L’investissement locatif est une forme de placement que l’État a intérêt à encourager puisqu’il croit à la nécessité de multiplier les offres de logements. Pour répondre aux attentes, il est possible de lier l’attribution d’avantages fiscaux une modération des loyers. Et, pourquoi pas, d’assortir ce système d’une forme d’assurance sur le paiement du loyer. Elle remplacerait alors les cautions qui sont un gros obstacle pour entrer dans un logement. Tout cela en discussion.
Le Parisien : Le prêt taux zéro est-il remis en cause ?
Louis Besson : Nous n’avons pas encore décidé de l’avenir du prêt à taux zéro, qui coûte cher, 7 milliards de francs par an, et dont la fin était programmée l’an prochain. Le souhait du gouvernement est néanmoins de préserver une accession sociale à la propriété, tout en la sécurisant, tant pour le prêteur que pour l’acheteur ? Ce qui veut dire que si un accédant est confronté à une forte baisse de ses ressources avant la fin du son prêt, il faut l’aider à traverser cette période de difficulté. Et si celle-ci devait durer, il faudrait peut-être qu’il puisse revenir à un statut locatif sans quitter son logement. Pour cela on peut envisager de créer un lien entre les constructeurs et des organismes spécialisés qui permettrait cette transition en évitant bien des traumatismes.
Le Parisien : Pourquoi vouloir réserver ce prêt à ceux qui achètent pour la première fois ?
Louis Besson : Quand on n’en est pas à sa première acquisition, on dispose déjà d’un patrimoine, et l’on n’a pas forcément besoin du prêt à taux zéro. C’est alors davantage un effet d’aubaine qu’une nécessité. D’ailleurs, seuls 7 % des demandes de prêts à taux zéro venaient de personnes qui sont déjà propriétaires.
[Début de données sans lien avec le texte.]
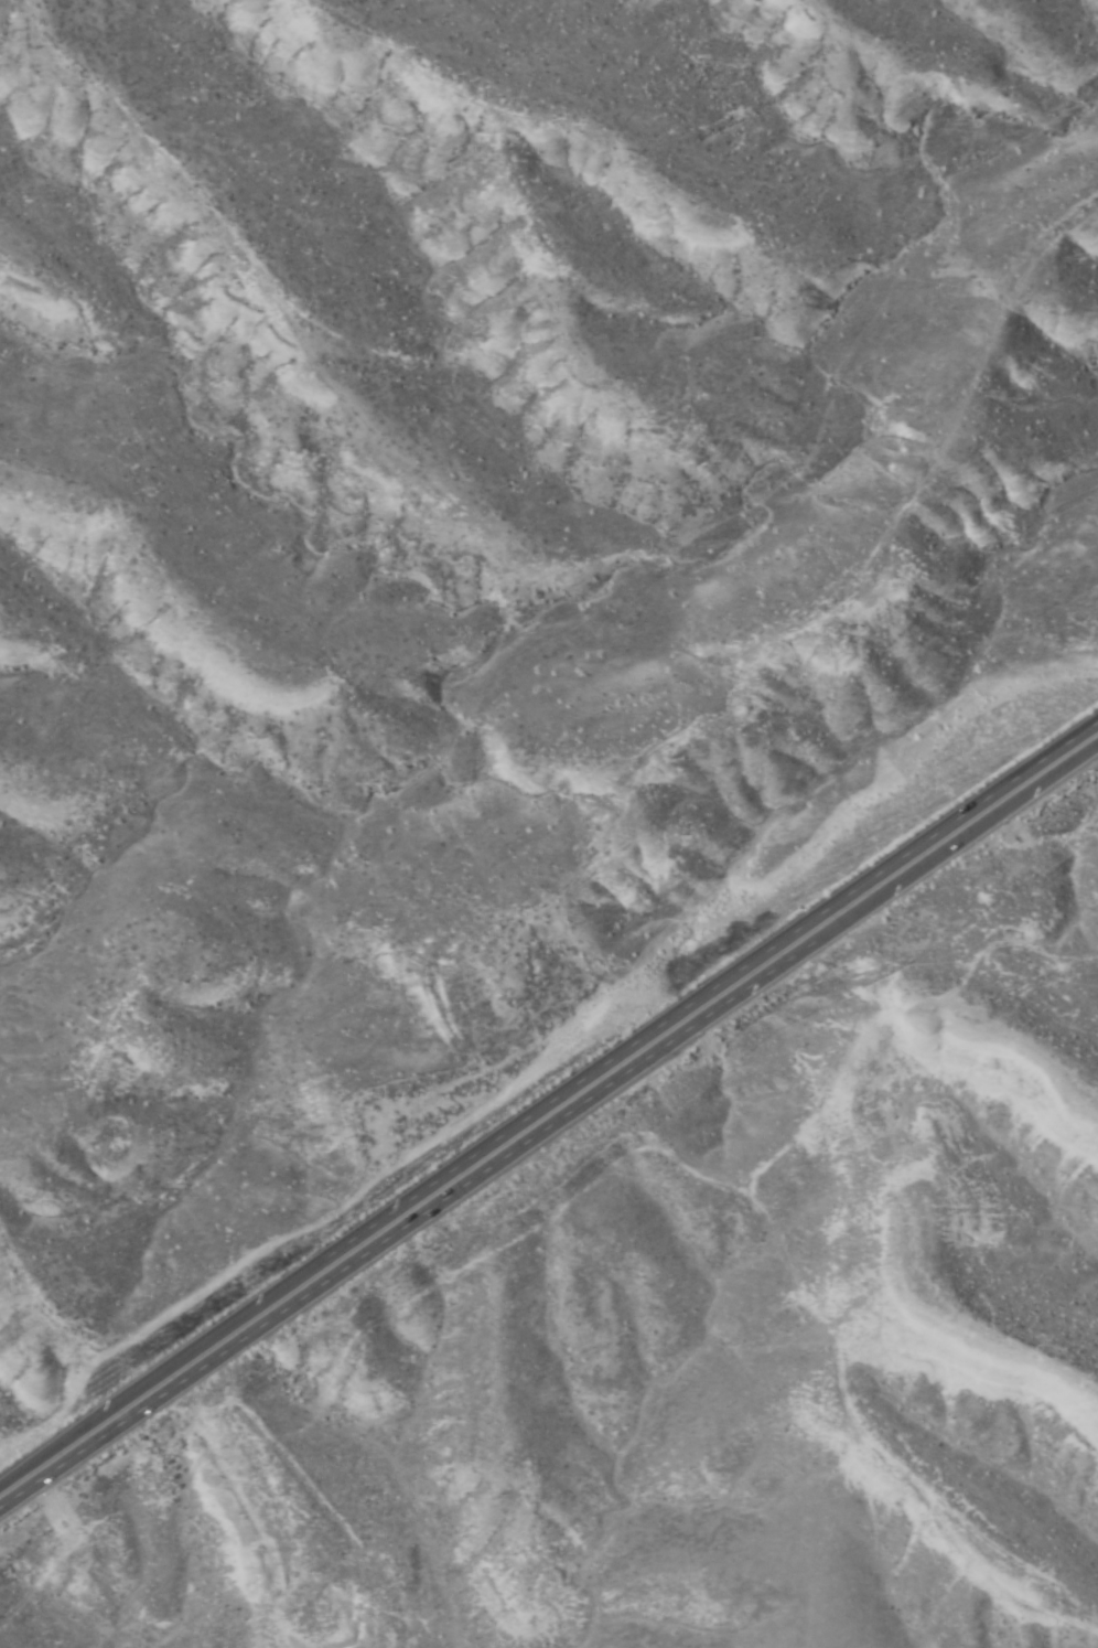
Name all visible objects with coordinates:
road: (549, 1114)
crop: (740, 1395)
Le Parisien : Quel avenir pour l’amortissement Périssol ?
Louis Besson : Il est reconduit en l’état, mais lui aussi n’est prévu par la loi que pour deux ans et en 1998 il entrera dans sa seconde et normalement dernière année. Dans les deux cas, il s’agissait de mesures conjoncturelles que nous aimerions remplacer par un système beaucoup plus stable et équitable, qui serait le statut du bailleur privé.
Le Parisien : Une baisse des droits de mutation est-elle prévue ?
Louis Besson : Pas pour le moment. Ce sont des ressources de fiscalité locale, et quand l’État prend des mesures de cet ordre, il doit payer à la place de celui qui fait une acquisition.